== MATERIAL FOR THE TASK ==
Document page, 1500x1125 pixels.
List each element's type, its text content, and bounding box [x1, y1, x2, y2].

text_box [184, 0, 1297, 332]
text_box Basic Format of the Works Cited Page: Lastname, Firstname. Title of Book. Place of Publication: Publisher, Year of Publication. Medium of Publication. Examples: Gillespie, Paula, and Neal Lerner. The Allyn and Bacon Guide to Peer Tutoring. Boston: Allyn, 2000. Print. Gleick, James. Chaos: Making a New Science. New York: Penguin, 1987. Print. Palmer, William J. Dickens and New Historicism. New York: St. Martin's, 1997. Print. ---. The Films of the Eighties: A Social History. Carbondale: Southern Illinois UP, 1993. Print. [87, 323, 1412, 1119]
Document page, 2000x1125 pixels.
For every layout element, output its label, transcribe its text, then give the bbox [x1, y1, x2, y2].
* * *
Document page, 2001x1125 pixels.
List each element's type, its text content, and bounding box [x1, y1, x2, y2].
...
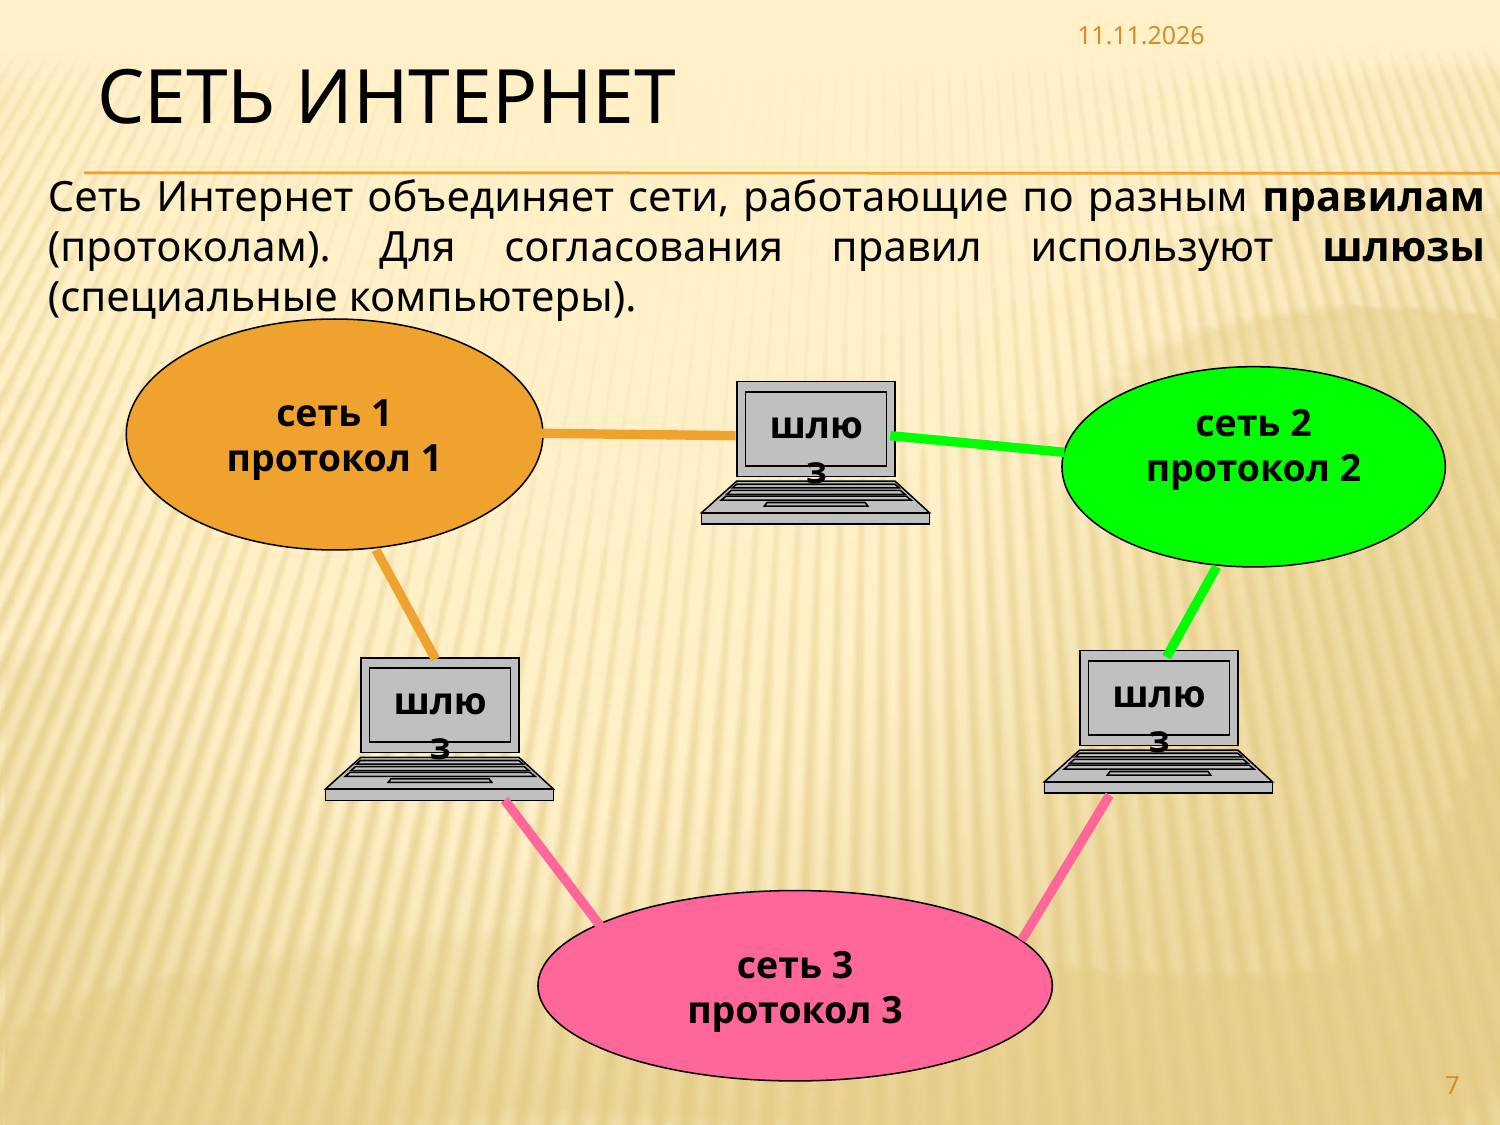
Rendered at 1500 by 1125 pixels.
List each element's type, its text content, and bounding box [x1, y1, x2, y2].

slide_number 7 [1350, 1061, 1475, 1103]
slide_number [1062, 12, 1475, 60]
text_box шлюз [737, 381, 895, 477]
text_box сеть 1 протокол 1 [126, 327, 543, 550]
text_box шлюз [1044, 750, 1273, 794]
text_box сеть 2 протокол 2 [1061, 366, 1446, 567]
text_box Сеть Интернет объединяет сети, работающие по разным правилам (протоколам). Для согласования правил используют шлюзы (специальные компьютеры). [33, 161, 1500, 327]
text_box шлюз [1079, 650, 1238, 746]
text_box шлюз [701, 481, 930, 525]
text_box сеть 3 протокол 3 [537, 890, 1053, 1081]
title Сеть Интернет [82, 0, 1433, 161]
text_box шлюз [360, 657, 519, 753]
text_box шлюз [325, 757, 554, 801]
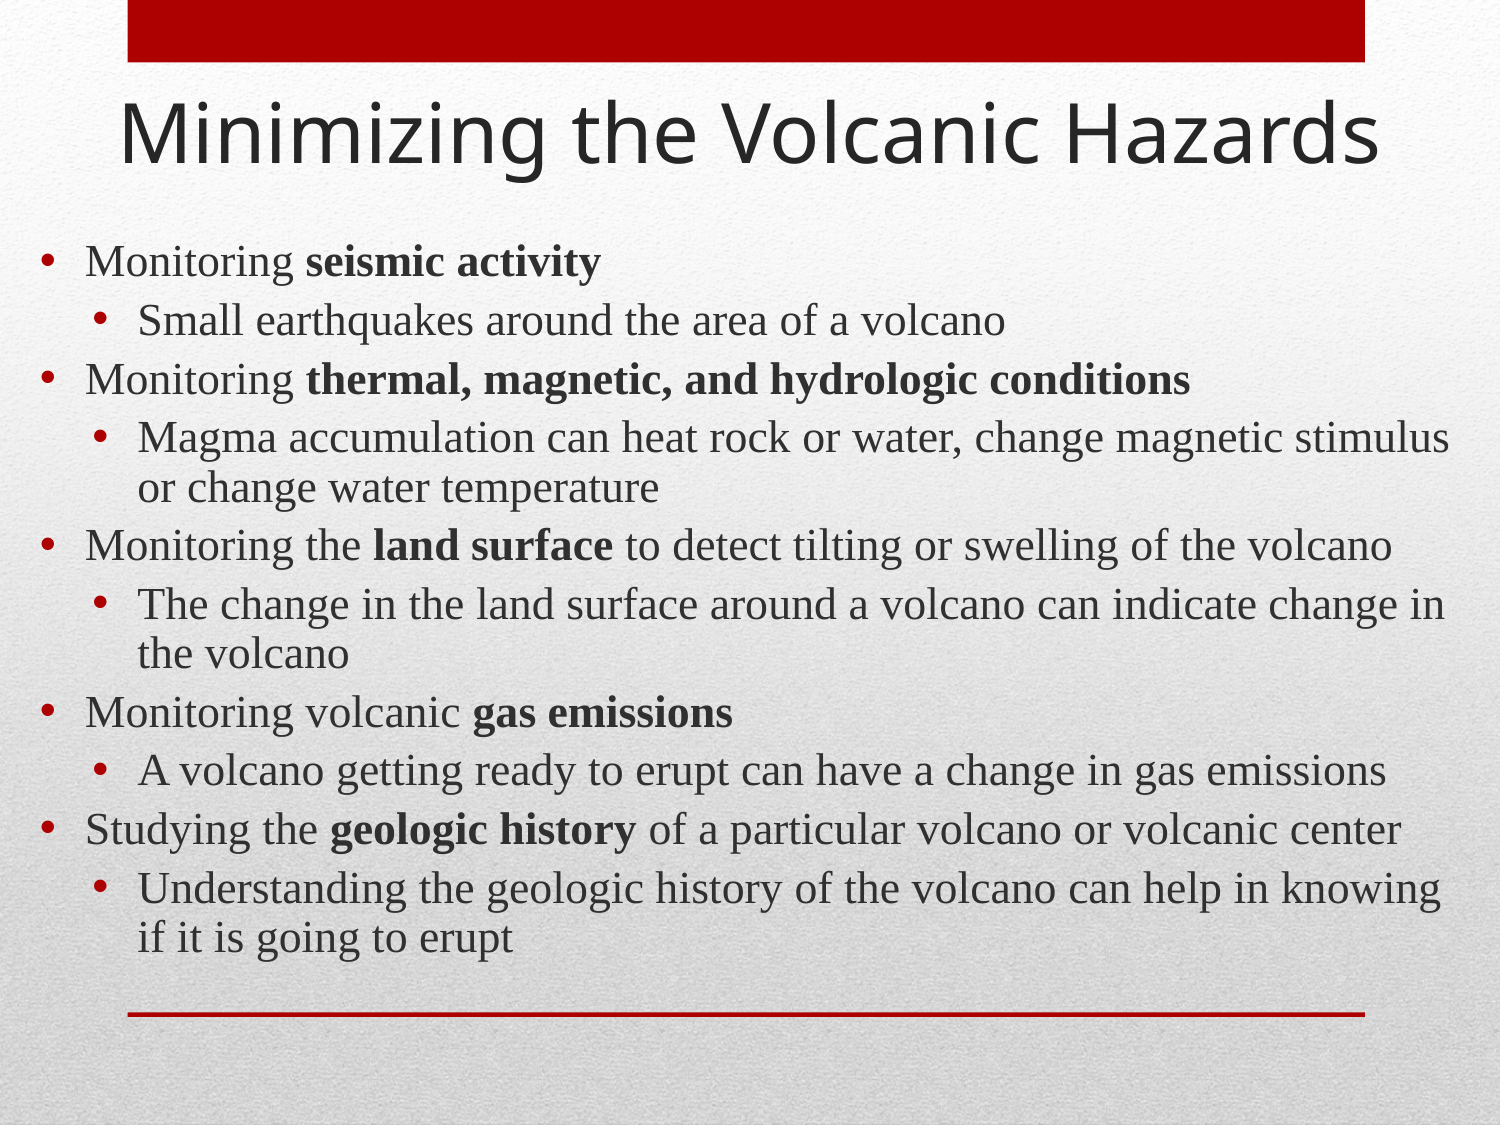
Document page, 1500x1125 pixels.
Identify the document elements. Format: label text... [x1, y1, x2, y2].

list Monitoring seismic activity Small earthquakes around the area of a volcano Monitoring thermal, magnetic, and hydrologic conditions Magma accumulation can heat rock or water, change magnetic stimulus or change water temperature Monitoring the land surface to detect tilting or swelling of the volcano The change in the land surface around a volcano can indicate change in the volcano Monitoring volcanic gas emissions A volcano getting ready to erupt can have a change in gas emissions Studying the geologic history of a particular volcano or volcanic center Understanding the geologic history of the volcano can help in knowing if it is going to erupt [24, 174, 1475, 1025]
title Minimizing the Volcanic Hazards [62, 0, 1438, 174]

== REQUIRED WORK ==
Look through the records and copy down every line that holds "pixels".

== EXERCISE RESPONSE ==
Document page, 1500x1125 pixels.
Document page, 2000x1125 pixels.
Document page, 2001x1125 pixels.
Rendered at 1500 by 1125 pixels.
Document page, 1500x1125 pixels.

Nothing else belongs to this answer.